INSTRUCTIONS FOR THE TASK: Return the lines from the line containing "1. hand saw" through the last line of the material below, exactly as they appear and with no others.

++++++

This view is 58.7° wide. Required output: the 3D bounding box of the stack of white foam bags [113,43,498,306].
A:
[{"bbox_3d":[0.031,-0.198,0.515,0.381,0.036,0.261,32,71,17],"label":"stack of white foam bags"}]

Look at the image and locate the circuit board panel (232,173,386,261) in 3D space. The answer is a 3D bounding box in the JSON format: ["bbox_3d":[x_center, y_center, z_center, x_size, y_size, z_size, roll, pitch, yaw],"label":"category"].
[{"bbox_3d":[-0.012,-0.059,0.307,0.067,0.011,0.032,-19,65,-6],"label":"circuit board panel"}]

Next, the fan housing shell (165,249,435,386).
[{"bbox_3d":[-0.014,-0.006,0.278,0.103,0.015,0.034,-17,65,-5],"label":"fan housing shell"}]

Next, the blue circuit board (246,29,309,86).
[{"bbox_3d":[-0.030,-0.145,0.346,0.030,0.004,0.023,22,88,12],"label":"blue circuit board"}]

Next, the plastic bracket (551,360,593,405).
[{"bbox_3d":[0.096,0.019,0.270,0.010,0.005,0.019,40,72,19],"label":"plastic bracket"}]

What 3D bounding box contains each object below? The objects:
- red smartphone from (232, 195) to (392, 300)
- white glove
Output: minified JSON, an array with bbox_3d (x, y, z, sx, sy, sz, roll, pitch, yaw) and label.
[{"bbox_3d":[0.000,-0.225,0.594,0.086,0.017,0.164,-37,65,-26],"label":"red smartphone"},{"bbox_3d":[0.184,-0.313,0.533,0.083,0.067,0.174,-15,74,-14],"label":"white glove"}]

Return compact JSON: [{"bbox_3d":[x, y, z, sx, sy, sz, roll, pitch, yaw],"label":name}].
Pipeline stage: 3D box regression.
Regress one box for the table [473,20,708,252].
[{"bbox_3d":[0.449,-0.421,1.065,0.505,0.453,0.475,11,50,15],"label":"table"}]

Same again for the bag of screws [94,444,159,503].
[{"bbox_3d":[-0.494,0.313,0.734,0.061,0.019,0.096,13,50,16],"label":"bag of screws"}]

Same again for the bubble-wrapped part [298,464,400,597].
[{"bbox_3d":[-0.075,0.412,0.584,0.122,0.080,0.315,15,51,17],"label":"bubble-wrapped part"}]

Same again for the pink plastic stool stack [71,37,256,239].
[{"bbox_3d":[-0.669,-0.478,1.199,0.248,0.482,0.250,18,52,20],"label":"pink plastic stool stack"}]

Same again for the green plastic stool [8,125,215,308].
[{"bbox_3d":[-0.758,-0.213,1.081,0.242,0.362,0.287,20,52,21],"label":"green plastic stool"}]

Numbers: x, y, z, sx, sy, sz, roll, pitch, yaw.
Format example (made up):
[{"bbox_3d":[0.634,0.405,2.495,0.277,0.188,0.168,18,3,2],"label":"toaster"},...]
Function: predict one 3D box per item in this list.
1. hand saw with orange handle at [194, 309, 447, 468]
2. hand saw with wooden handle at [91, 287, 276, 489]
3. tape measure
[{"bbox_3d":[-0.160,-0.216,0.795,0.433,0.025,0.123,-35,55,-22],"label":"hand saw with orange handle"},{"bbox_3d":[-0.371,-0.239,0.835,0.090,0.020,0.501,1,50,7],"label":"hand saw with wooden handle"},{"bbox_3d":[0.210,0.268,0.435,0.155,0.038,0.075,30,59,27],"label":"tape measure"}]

++++++

WRITTEN ANSWER:
1. hand saw with orange handle at [194, 309, 447, 468]
2. hand saw with wooden handle at [91, 287, 276, 489]
3. tape measure
[{"bbox_3d":[-0.160,-0.216,0.795,0.433,0.025,0.123,-35,55,-22],"label":"hand saw with orange handle"},{"bbox_3d":[-0.371,-0.239,0.835,0.090,0.020,0.501,1,50,7],"label":"hand saw with wooden handle"},{"bbox_3d":[0.210,0.268,0.435,0.155,0.038,0.075,30,59,27],"label":"tape measure"}]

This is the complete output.